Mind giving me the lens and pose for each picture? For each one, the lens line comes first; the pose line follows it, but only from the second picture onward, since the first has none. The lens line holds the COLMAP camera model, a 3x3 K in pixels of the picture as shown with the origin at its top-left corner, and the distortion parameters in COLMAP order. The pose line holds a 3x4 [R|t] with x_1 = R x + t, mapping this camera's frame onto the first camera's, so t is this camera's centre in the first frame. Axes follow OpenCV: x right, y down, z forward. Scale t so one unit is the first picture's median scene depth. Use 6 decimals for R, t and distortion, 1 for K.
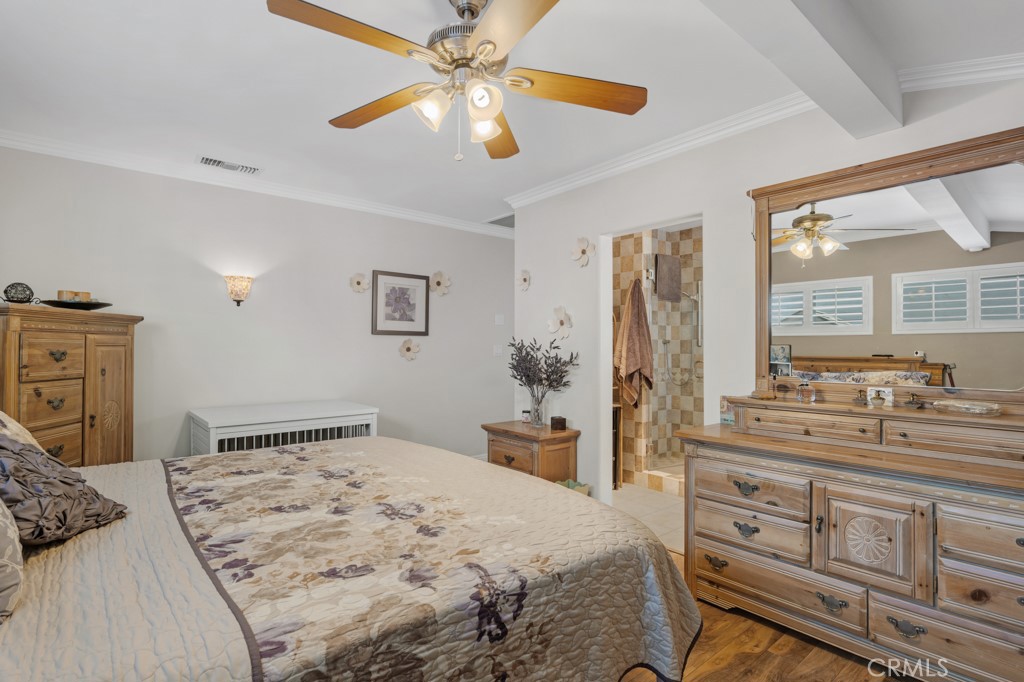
lens RADIAL K [[492.0, 0, 511.5], [0, 492.0, 345.5], [0, 0, 1]] dist [-0.016169, 0.003908]
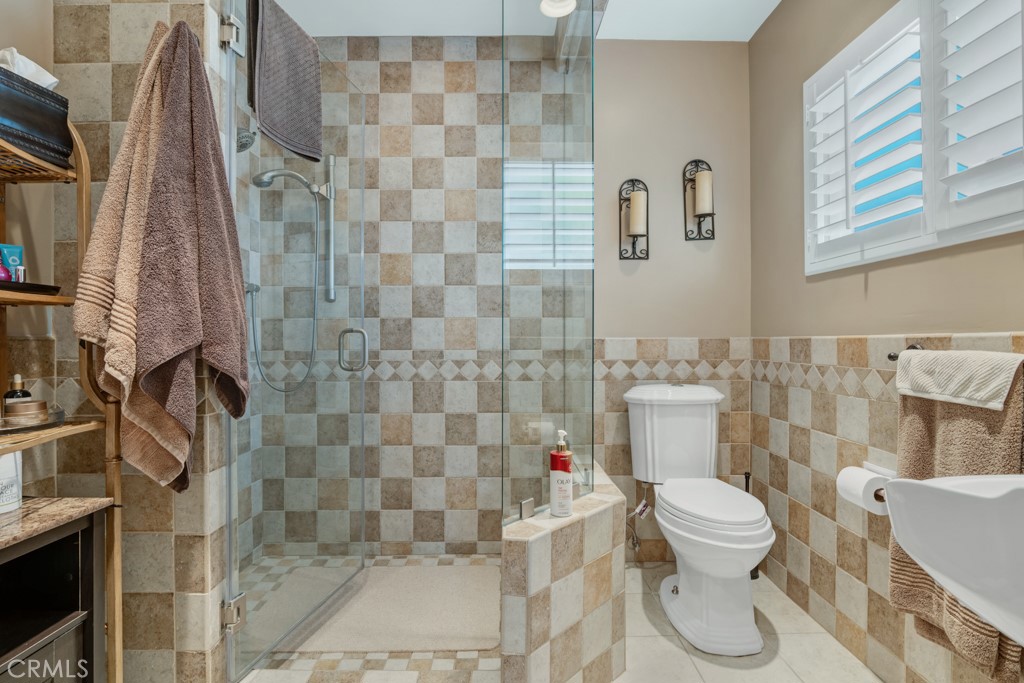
lens RADIAL K [[492.0, 0, 512.8], [0, 492.0, 342.0], [0, 0, 1]] dist [-0.016169, 0.003908]
pose [[0.623152, -0.004450, 0.782088, 0.155625], [-0.001294, 0.999977, 0.006721, 0.042005], [-0.782100, -0.005200, 0.623132, 0.685113]]
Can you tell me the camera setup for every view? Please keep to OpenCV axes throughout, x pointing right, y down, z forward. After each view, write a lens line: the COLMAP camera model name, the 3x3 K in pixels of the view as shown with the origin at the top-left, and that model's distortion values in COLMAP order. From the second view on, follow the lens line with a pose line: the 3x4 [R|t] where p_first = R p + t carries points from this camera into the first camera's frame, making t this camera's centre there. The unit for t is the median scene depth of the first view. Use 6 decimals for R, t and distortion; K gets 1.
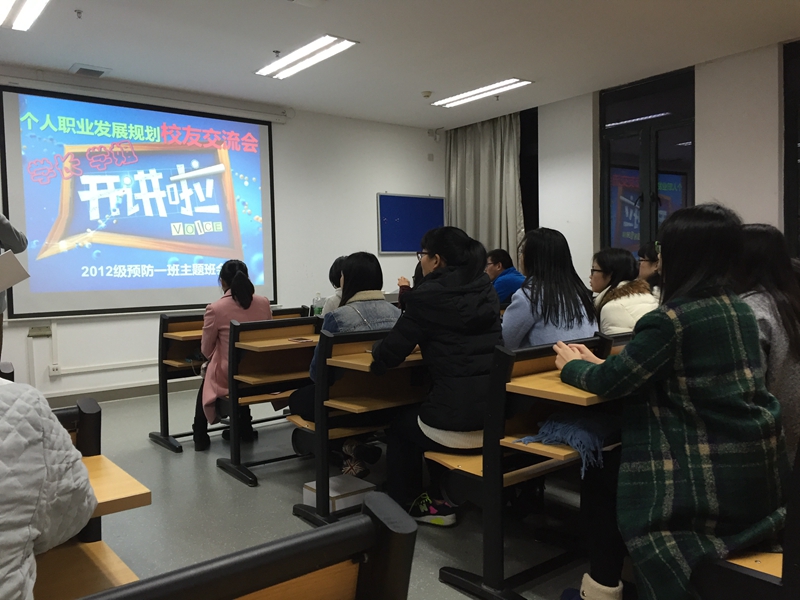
lens RADIAL K [[678.7, 0, 405.7], [0, 678.7, 297.7], [0, 0, 1]] dist [0.085433, -0.087466]
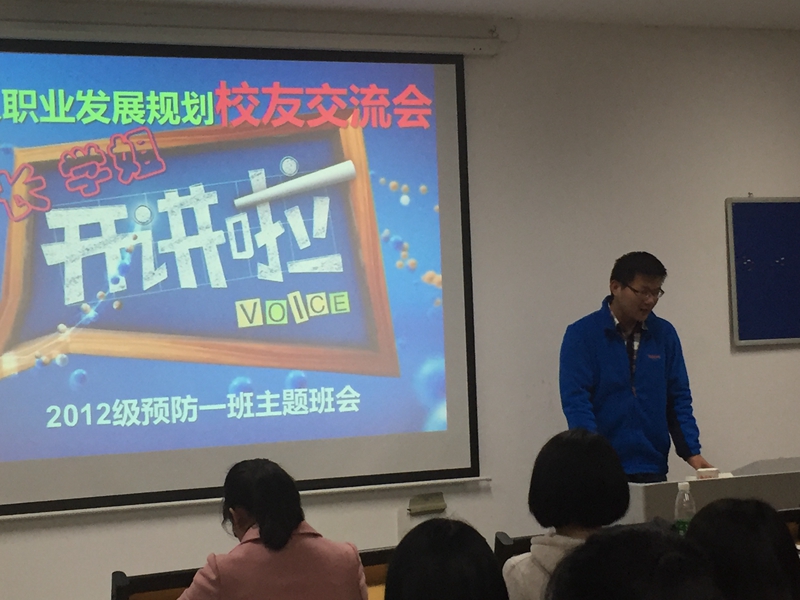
lens RADIAL K [[1385.0, 0, 397.8], [0, 1385.0, 296.3], [0, 0, 1]] dist [0.061516, 0.000000]
pose [[0.946168, -0.016696, -0.323245, 0.052480], [0.001473, 0.998880, -0.047282, -0.070494], [0.323672, 0.044261, 0.945133, 0.180681]]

--------

[What you have to do]
Rewrite all of the entries above, substituting "decimal places" for every instance of "decimals" and leaving everything else unchanged. Omit the pictures from your answer.

[Answer section]
Mind giving me the lens and pose for each picture? For each one, the lens line comes first; the pose line follows it, but only from the second picture onward, since the first has none. The lens line holds the COLMAP camera model, a 3x3 K in pixels of the picture as shown with the origin at its top-left corner, and the distortion parameters in COLMAP order. The pose line holds a 3x4 [R|t] with x_1 = R x + t, mapping this camera's frame onto the first camera's, so t is this camera's centre in the first frame. Axes follow OpenCV: x right, y down, z forward. Scale t so one unit is the first picture's median scene depth. Use 6 decimal places for R, t and distortion, 1 for K.
lens RADIAL K [[492.0, 0, 511.5], [0, 492.0, 345.5], [0, 0, 1]] dist [-0.016169, 0.003908]
lens RADIAL K [[492.0, 0, 512.8], [0, 492.0, 342.0], [0, 0, 1]] dist [-0.016169, 0.003908]
pose [[0.623152, -0.004450, 0.782088, 0.155625], [-0.001294, 0.999977, 0.006721, 0.042005], [-0.782100, -0.005200, 0.623132, 0.685113]]
Can you tell me the camera setup for every view? Please keep to OpenCV axes throughout, x pointing right, y down, z forward. After each view, write a lens line: the COLMAP camera model name, the 3x3 K in pixels of the view as shown with the origin at the top-left, and that model's distortion values in COLMAP order. From the second view on, follow the lens line with a pose line: the 3x4 [R|t] where p_first = R p + t carries points from this camera into the first camera's frame, making t this camera's centre there. The unit for t is the median scene depth of the first view. Use 6 decimal places for R, t and distortion; K gets 1.
lens RADIAL K [[678.7, 0, 405.7], [0, 678.7, 297.7], [0, 0, 1]] dist [0.085433, -0.087466]
lens RADIAL K [[1385.0, 0, 397.8], [0, 1385.0, 296.3], [0, 0, 1]] dist [0.061516, 0.000000]
pose [[0.946168, -0.016696, -0.323245, 0.052480], [0.001473, 0.998880, -0.047282, -0.070494], [0.323672, 0.044261, 0.945133, 0.180681]]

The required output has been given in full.